--- START ---
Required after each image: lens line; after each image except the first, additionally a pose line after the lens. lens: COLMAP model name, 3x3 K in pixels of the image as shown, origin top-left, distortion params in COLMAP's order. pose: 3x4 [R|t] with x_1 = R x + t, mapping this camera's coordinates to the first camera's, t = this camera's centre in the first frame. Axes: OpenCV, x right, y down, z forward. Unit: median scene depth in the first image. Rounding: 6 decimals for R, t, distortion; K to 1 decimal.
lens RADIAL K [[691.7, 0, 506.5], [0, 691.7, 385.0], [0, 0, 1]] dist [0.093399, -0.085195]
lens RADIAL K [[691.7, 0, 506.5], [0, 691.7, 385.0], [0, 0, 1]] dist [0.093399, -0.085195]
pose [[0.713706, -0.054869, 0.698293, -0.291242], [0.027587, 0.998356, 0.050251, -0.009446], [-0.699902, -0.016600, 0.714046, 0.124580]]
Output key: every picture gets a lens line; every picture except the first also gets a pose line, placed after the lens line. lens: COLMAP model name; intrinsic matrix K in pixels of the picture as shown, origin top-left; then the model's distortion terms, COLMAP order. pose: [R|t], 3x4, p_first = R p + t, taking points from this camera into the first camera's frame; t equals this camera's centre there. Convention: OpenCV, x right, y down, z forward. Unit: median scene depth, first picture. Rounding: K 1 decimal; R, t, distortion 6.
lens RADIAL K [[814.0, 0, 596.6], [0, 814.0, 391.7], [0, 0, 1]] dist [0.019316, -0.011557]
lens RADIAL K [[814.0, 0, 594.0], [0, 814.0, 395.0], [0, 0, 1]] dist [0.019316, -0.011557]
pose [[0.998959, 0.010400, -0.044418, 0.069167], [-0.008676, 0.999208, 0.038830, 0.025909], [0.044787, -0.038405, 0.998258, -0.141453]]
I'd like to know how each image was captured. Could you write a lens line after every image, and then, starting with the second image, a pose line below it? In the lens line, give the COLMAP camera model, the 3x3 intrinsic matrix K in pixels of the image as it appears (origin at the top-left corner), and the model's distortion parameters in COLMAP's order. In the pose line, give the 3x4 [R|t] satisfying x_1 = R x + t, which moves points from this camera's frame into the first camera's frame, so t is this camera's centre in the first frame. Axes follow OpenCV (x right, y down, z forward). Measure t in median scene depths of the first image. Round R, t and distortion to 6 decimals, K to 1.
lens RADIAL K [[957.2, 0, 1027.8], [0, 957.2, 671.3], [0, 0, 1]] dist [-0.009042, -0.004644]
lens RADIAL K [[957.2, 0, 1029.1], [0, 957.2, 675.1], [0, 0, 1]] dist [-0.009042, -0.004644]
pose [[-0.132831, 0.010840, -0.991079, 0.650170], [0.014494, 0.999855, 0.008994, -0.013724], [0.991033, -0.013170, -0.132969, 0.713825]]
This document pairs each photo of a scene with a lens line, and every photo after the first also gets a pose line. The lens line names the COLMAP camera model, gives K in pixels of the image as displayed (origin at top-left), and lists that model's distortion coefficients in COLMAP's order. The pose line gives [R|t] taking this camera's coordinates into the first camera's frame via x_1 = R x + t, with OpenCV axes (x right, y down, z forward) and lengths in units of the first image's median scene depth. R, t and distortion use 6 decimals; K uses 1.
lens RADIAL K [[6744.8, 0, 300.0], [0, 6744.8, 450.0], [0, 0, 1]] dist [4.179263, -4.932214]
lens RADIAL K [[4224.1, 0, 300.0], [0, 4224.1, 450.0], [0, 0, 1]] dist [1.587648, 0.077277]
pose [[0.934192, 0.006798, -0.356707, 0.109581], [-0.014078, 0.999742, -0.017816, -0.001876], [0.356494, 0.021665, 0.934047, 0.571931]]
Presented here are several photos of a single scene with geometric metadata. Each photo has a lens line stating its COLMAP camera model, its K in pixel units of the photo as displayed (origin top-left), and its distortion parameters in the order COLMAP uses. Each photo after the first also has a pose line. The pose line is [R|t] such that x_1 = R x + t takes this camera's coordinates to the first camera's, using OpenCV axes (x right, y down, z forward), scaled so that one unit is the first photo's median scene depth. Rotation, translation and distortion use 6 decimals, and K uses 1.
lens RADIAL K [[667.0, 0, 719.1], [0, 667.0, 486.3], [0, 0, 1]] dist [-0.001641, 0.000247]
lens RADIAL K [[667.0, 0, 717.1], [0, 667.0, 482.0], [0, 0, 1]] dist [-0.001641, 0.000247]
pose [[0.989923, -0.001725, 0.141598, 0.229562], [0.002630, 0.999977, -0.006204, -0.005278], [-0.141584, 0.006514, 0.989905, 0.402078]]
--- END ---
== TASK INSTRUCTIONS ==
Each of the records should be written out again, exactly as it reads.

== ANSWER AREA ==
Required after each image: lens line; after each image except the first, additionally a pose line after the lens. lens: COLMAP model name, 3x3 K in pixels of the image as shown, origin top-left, distortion params in COLMAP's order. pose: 3x4 [R|t] with x_1 = R x + t, mapping this camera's coordinates to the first camera's, t = this camera's centre in the first frame. Axes: OpenCV, x right, y down, z forward. Unit: median scene depth in the first image. Rounding: 6 decimals for R, t, distortion; K to 1 decimal.
lens RADIAL K [[691.7, 0, 506.5], [0, 691.7, 385.0], [0, 0, 1]] dist [0.093399, -0.085195]
lens RADIAL K [[691.7, 0, 506.5], [0, 691.7, 385.0], [0, 0, 1]] dist [0.093399, -0.085195]
pose [[0.713706, -0.054869, 0.698293, -0.291242], [0.027587, 0.998356, 0.050251, -0.009446], [-0.699902, -0.016600, 0.714046, 0.124580]]
Output key: every picture gets a lens line; every picture except the first also gets a pose line, placed after the lens line. lens: COLMAP model name; intrinsic matrix K in pixels of the picture as shown, origin top-left; then the model's distortion terms, COLMAP order. pose: [R|t], 3x4, p_first = R p + t, taking points from this camera into the first camera's frame; t equals this camera's centre there. Convention: OpenCV, x right, y down, z forward. Unit: median scene depth, first picture. Rounding: K 1 decimal; R, t, distortion 6.
lens RADIAL K [[814.0, 0, 596.6], [0, 814.0, 391.7], [0, 0, 1]] dist [0.019316, -0.011557]
lens RADIAL K [[814.0, 0, 594.0], [0, 814.0, 395.0], [0, 0, 1]] dist [0.019316, -0.011557]
pose [[0.998959, 0.010400, -0.044418, 0.069167], [-0.008676, 0.999208, 0.038830, 0.025909], [0.044787, -0.038405, 0.998258, -0.141453]]
I'd like to know how each image was captured. Could you write a lens line after every image, and then, starting with the second image, a pose line below it? In the lens line, give the COLMAP camera model, the 3x3 intrinsic matrix K in pixels of the image as it appears (origin at the top-left corner), and the model's distortion parameters in COLMAP's order. In the pose line, give the 3x4 [R|t] satisfying x_1 = R x + t, which moves points from this camera's frame into the first camera's frame, so t is this camera's centre in the first frame. Axes follow OpenCV (x right, y down, z forward). Measure t in median scene depths of the first image. Round R, t and distortion to 6 decimals, K to 1.
lens RADIAL K [[957.2, 0, 1027.8], [0, 957.2, 671.3], [0, 0, 1]] dist [-0.009042, -0.004644]
lens RADIAL K [[957.2, 0, 1029.1], [0, 957.2, 675.1], [0, 0, 1]] dist [-0.009042, -0.004644]
pose [[-0.132831, 0.010840, -0.991079, 0.650170], [0.014494, 0.999855, 0.008994, -0.013724], [0.991033, -0.013170, -0.132969, 0.713825]]
This document pairs each photo of a scene with a lens line, and every photo after the first also gets a pose line. The lens line names the COLMAP camera model, gives K in pixels of the image as displayed (origin at top-left), and lists that model's distortion coefficients in COLMAP's order. The pose line gives [R|t] taking this camera's coordinates into the first camera's frame via x_1 = R x + t, with OpenCV axes (x right, y down, z forward) and lengths in units of the first image's median scene depth. R, t and distortion use 6 decimals; K uses 1.
lens RADIAL K [[6744.8, 0, 300.0], [0, 6744.8, 450.0], [0, 0, 1]] dist [4.179263, -4.932214]
lens RADIAL K [[4224.1, 0, 300.0], [0, 4224.1, 450.0], [0, 0, 1]] dist [1.587648, 0.077277]
pose [[0.934192, 0.006798, -0.356707, 0.109581], [-0.014078, 0.999742, -0.017816, -0.001876], [0.356494, 0.021665, 0.934047, 0.571931]]
Presented here are several photos of a single scene with geometric metadata. Each photo has a lens line stating its COLMAP camera model, its K in pixel units of the photo as displayed (origin top-left), and its distortion parameters in the order COLMAP uses. Each photo after the first also has a pose line. The pose line is [R|t] such that x_1 = R x + t takes this camera's coordinates to the first camera's, using OpenCV axes (x right, y down, z forward), scaled so that one unit is the first photo's median scene depth. Rotation, translation and distortion use 6 decimals, and K uses 1.
lens RADIAL K [[667.0, 0, 719.1], [0, 667.0, 486.3], [0, 0, 1]] dist [-0.001641, 0.000247]
lens RADIAL K [[667.0, 0, 717.1], [0, 667.0, 482.0], [0, 0, 1]] dist [-0.001641, 0.000247]
pose [[0.989923, -0.001725, 0.141598, 0.229562], [0.002630, 0.999977, -0.006204, -0.005278], [-0.141584, 0.006514, 0.989905, 0.402078]]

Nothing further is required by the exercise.